Too many teams waste time on full conversations with bad-fit partners. These five things tell me in 30 minutes whether it’s worth investing further.
From the data side, here’s what I check:
Portfolio audit: I ask for 3-5 recent campaigns and I actually analyze them. Not their story about them—the work itself. I look for:
- Campaign consistency (are they doing the same thing for everyone, or adapting per client?)
- ROI transparency (can they show you the actual numbers, not just success stories?)
- Timeline/delivery accuracy (did campaigns launch on time? Did they deliver what they promised?)
Responsiveness metrics: I send them three questions that are slightly complicated. How long until they respond? Do they answer all three, or just the easy one? Do they ask for clarity or just assume? This is predictive of how they’ll be to work with for six months.

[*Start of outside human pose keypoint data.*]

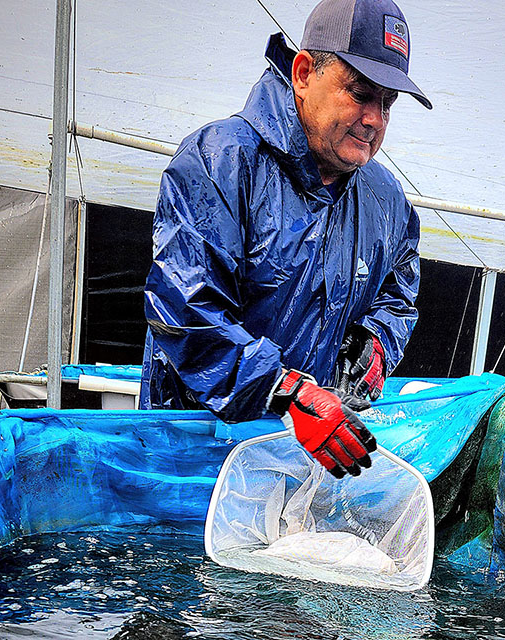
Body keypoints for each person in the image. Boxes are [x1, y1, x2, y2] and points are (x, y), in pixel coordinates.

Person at [139, 0, 432, 479]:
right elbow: (186, 310)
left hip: (305, 465)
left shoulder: (387, 202)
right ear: (302, 73)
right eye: (360, 92)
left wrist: (375, 345)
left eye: (388, 102)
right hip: (193, 460)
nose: (375, 118)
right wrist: (287, 390)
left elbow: (398, 296)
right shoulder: (221, 161)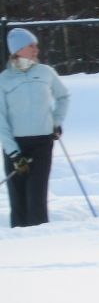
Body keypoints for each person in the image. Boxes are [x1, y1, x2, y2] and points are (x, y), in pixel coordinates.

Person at [1, 28, 69, 227]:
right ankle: (19, 244)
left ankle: (39, 241)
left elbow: (63, 97)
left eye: (36, 45)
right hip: (16, 145)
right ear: (18, 49)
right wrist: (14, 153)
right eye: (31, 45)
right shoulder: (4, 79)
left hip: (42, 142)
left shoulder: (45, 72)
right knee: (19, 200)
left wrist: (55, 122)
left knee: (36, 198)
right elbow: (1, 120)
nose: (36, 49)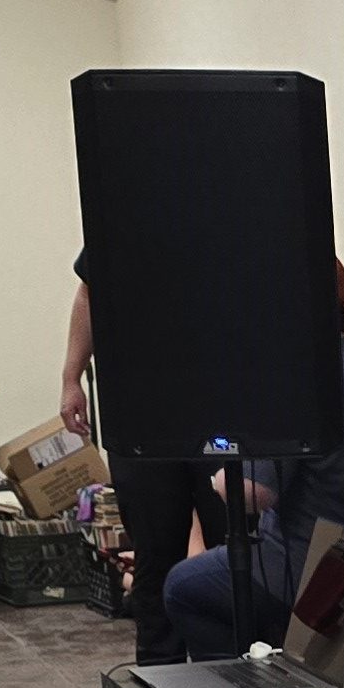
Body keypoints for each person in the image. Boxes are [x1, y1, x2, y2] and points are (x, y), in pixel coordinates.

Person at [162, 261, 344, 658]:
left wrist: (216, 473)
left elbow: (250, 494)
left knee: (183, 588)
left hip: (324, 573)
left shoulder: (299, 382)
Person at [58, 257, 218, 664]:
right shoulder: (121, 219)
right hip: (141, 418)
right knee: (154, 559)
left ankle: (231, 674)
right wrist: (71, 378)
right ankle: (159, 684)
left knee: (232, 552)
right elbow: (89, 291)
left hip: (216, 408)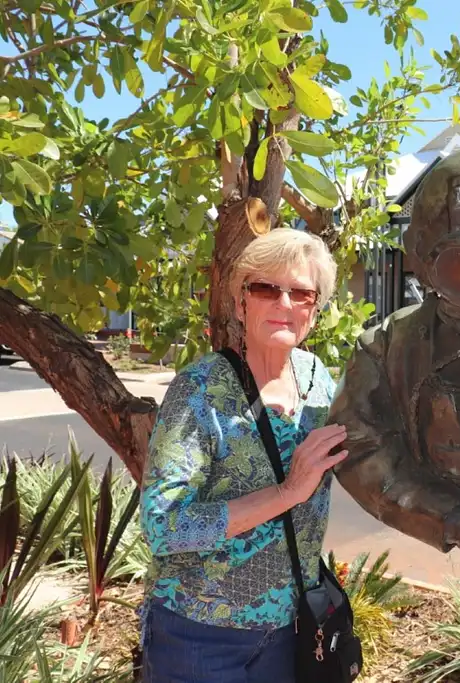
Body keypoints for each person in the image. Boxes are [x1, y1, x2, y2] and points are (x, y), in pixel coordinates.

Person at [139, 227, 349, 683]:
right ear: (241, 303)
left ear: (314, 310)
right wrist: (289, 491)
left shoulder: (320, 382)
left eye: (301, 293)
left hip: (291, 630)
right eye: (266, 289)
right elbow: (162, 526)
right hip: (199, 635)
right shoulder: (199, 390)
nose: (285, 303)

Market knowledge: I ask them: “What’s different about influencer ROI in the Russian market vs. the US market?” If they say “not much” or give a generic answer, I move on. If they give you specific insights (audience composition differences, pricing dynamics, platform preferences), you know they’ve actually done work there.
I’ve learned: agencies that can’t articulate the problem their clients face usually can’t solve it either. Listen for that in their answers.

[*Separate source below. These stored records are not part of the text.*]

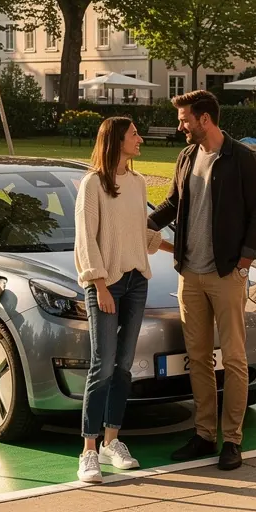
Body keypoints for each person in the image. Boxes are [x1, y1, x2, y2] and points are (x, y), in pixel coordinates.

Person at [148, 90, 256, 471]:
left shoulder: (243, 159)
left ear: (205, 119)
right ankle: (204, 435)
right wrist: (141, 223)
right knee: (198, 359)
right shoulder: (187, 157)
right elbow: (172, 204)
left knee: (233, 359)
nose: (181, 125)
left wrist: (244, 263)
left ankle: (231, 440)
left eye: (185, 119)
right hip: (189, 275)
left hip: (226, 275)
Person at [74, 117, 170, 483]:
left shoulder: (138, 182)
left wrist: (179, 251)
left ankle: (114, 439)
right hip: (105, 284)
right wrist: (98, 285)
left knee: (124, 366)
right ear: (117, 140)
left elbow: (140, 234)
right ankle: (88, 450)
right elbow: (86, 239)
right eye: (134, 134)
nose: (140, 139)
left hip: (135, 284)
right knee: (103, 363)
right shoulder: (92, 185)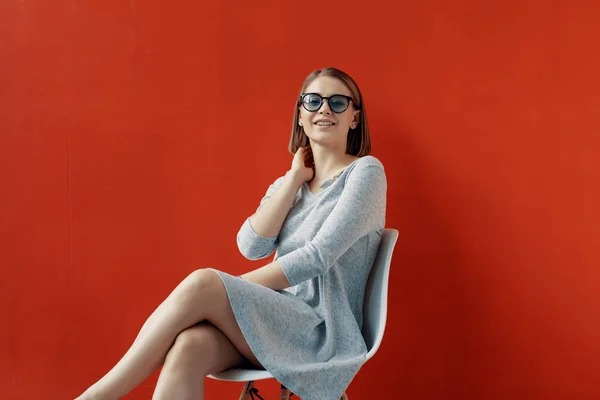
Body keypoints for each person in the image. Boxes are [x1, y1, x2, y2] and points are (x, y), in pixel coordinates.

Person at [75, 67, 387, 400]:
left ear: (354, 118)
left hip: (320, 332)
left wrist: (226, 289)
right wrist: (294, 179)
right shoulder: (287, 184)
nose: (324, 109)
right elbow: (251, 245)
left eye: (338, 102)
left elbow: (317, 256)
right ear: (300, 115)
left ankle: (96, 397)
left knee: (203, 283)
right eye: (313, 101)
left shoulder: (365, 172)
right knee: (189, 346)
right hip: (273, 319)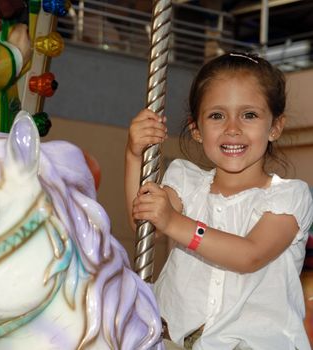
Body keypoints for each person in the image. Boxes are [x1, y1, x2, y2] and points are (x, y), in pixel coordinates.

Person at [125, 52, 313, 349]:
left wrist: (175, 222)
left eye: (249, 115)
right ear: (196, 130)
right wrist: (135, 155)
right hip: (174, 333)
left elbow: (249, 255)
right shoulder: (186, 181)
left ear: (275, 126)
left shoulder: (288, 197)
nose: (232, 128)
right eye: (217, 115)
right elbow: (146, 224)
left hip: (253, 342)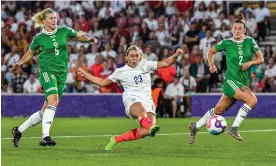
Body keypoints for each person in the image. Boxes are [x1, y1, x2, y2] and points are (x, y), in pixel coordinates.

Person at [11, 8, 98, 147]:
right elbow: (29, 53)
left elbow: (78, 35)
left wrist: (89, 39)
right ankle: (45, 136)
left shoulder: (63, 30)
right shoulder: (39, 38)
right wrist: (19, 62)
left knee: (46, 110)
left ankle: (19, 130)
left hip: (61, 73)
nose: (54, 20)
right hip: (47, 70)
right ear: (44, 21)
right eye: (50, 18)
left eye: (55, 18)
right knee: (54, 100)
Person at [77, 45, 183, 150]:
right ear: (126, 57)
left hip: (147, 100)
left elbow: (166, 63)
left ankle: (116, 139)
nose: (134, 58)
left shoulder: (146, 65)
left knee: (146, 131)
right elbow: (102, 82)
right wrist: (85, 74)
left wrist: (176, 54)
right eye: (132, 56)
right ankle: (150, 126)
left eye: (136, 56)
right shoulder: (120, 71)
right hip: (132, 98)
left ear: (139, 56)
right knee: (143, 115)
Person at [188, 13, 264, 144]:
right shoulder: (227, 42)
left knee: (218, 110)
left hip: (243, 81)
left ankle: (195, 127)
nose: (237, 31)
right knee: (252, 100)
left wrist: (251, 63)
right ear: (231, 29)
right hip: (230, 81)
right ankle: (234, 128)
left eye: (240, 28)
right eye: (235, 28)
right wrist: (211, 65)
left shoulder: (250, 41)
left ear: (245, 30)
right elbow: (210, 51)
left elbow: (260, 59)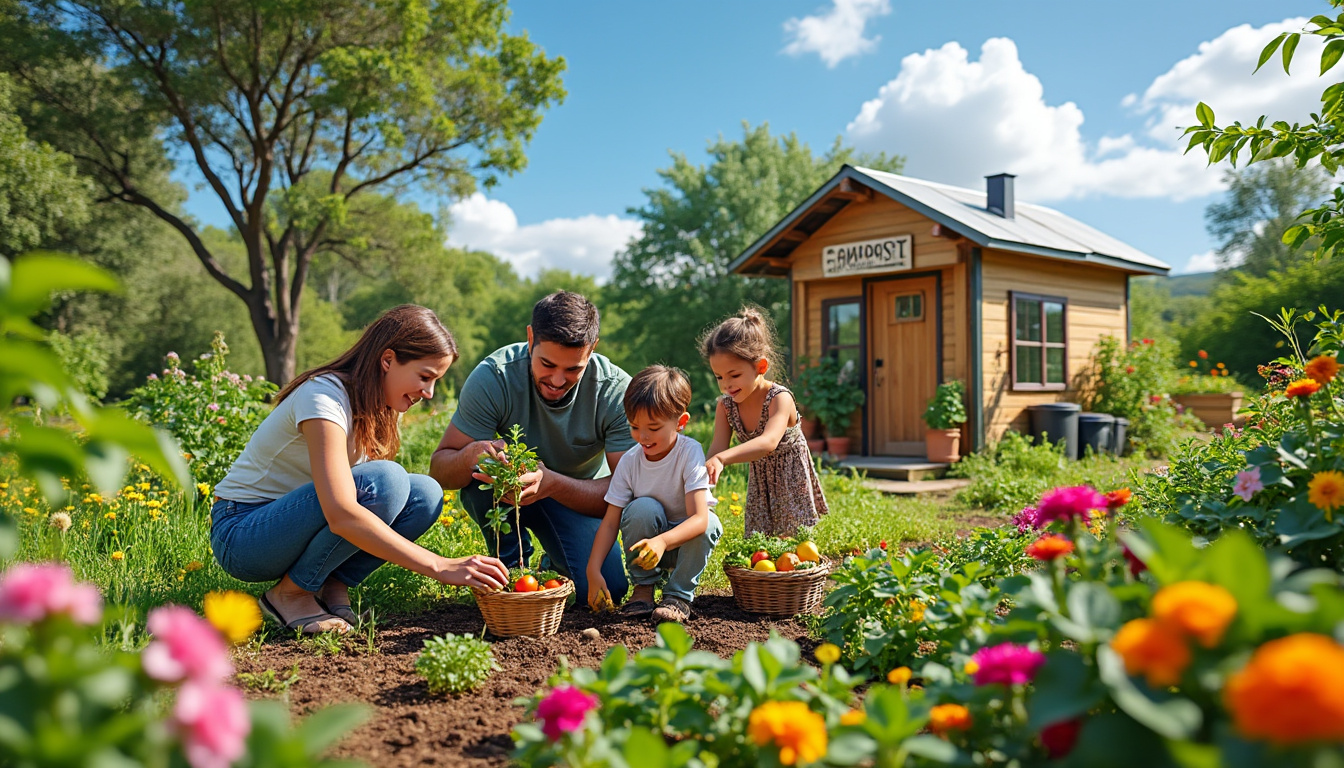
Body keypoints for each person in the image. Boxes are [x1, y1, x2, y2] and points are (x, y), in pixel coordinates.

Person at [211, 305, 510, 635]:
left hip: (294, 527)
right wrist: (439, 565)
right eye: (425, 377)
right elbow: (341, 512)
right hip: (244, 534)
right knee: (386, 480)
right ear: (387, 360)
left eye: (435, 381)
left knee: (426, 494)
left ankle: (331, 585)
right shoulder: (323, 396)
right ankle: (290, 595)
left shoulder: (381, 404)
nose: (429, 393)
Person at [430, 291, 633, 604]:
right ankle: (511, 567)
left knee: (610, 590)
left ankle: (553, 561)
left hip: (577, 496)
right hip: (507, 495)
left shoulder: (615, 392)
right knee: (477, 476)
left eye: (573, 370)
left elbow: (627, 490)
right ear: (530, 338)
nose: (556, 379)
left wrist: (552, 484)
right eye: (547, 363)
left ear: (592, 350)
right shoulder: (494, 377)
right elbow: (440, 469)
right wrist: (475, 453)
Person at [586, 365, 720, 622]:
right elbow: (611, 521)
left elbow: (699, 520)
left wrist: (662, 542)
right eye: (634, 427)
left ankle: (678, 597)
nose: (643, 436)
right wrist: (593, 570)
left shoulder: (689, 453)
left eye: (654, 428)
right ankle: (643, 590)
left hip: (683, 548)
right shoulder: (630, 461)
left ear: (680, 422)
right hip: (647, 546)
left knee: (710, 522)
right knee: (641, 508)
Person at [702, 307, 829, 536]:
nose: (726, 385)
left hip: (791, 480)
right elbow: (716, 449)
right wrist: (701, 482)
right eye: (719, 377)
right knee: (760, 545)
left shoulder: (779, 398)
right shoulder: (726, 405)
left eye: (734, 375)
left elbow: (768, 442)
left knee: (793, 547)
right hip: (761, 483)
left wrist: (723, 458)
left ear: (760, 367)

I’ve been on both sides of this—hiring partners and being the partner that people evaluate. Here’s my cut:
Before reaching out, get a warm intro if possible. Cold outreach gets low-intent responses. A referral from someone they respect (even loosely) changes the whole dynamic. People take it seriously.
In the first conversation, have a very specific scope. Don’t say “we’re entering the US market.” Say “we want to do three co-branded campaigns with micro-influencers in fashion, Q3, $50k budget per month, targeting women 18-35 who follow sustainability content.” Vague briefs attract people who are okay with anything. Specific briefs attract specialists who say yes or no quickly.
Ask about their failure cases. Not failures—failure cases. Partnerships that didn’t work. Why. What they’d do differently. Anyone who’s honest about this is someone I want to work with. Anyone who spins it is probably going to spin you too.
Small commitment first. I rarely go big first. Often I say, “Can you run one campaign with us first?” If they can’t commit to learning my business at a small scale, they won’t do it at a big scale either.
Strategic angle on this: your “tire-kicker” problem is usually a communication problem.
You’re probably describing your need too vaguely upfront. Agencies get flooded with vague inquiries. They respond politely to everyone, which is why you’re getting slow replies and low commitment. You’re not standing out.
Here’s what makes you stand out:
- Specific outcome: “I need to onboard 5 influencers and run 2 campaigns by [date]” beats “I’m looking for influencer partners”
- Clear decision criteria: “If you can do X, Y, Z, we’re probably a fit. If not, we should know that quickly.”
- Fast feedback loop: “I’m evaluating 3 potential partners this month. Can you move at that pace?”
- Upfront constraints: “We have $X budget, we need Russian AND US market expertise, local experience in our category is a must.”
When you lead with specificity and constraints, serious partners will self-select in. Tire-kickers will either ghost (good, saves you time) or speed up because they know you’re serious.
Also: always ask one question that forces them to do research on your company, not just read a templated pitch. That 15 minutes of extra effort they put in is predictive of their engagement level.
From the creator side—I see this in reverse. Brands reach out to a ton of creators with vague briefs, then disappear on half of us.
What makes me take a brand seriously: they have a specific vision already. Like, they’ve thought about it. They show me they understand my audience. They ask questions that make me think they actually looked at my work.
So my advice to you: before you reach out to partners, be the partner you want to work with. Show them you’ve done your homework. Ask specific questions. Make it clear you’re selective, not desperate.
Creators and agencies want to work with brands that have their shit together. We can feel when someone’s just mass-reaching. When someone’s thoughtful and specific from the jump, response rates go way up.
Also—tiny thing—follow up matters. I ignore first inquiries sometimes if I’m busy, but if someone follows up respectfully after a week, I usually respond. Tire-kickers usually don’t follow up, which is why they think everyone’s ghosting.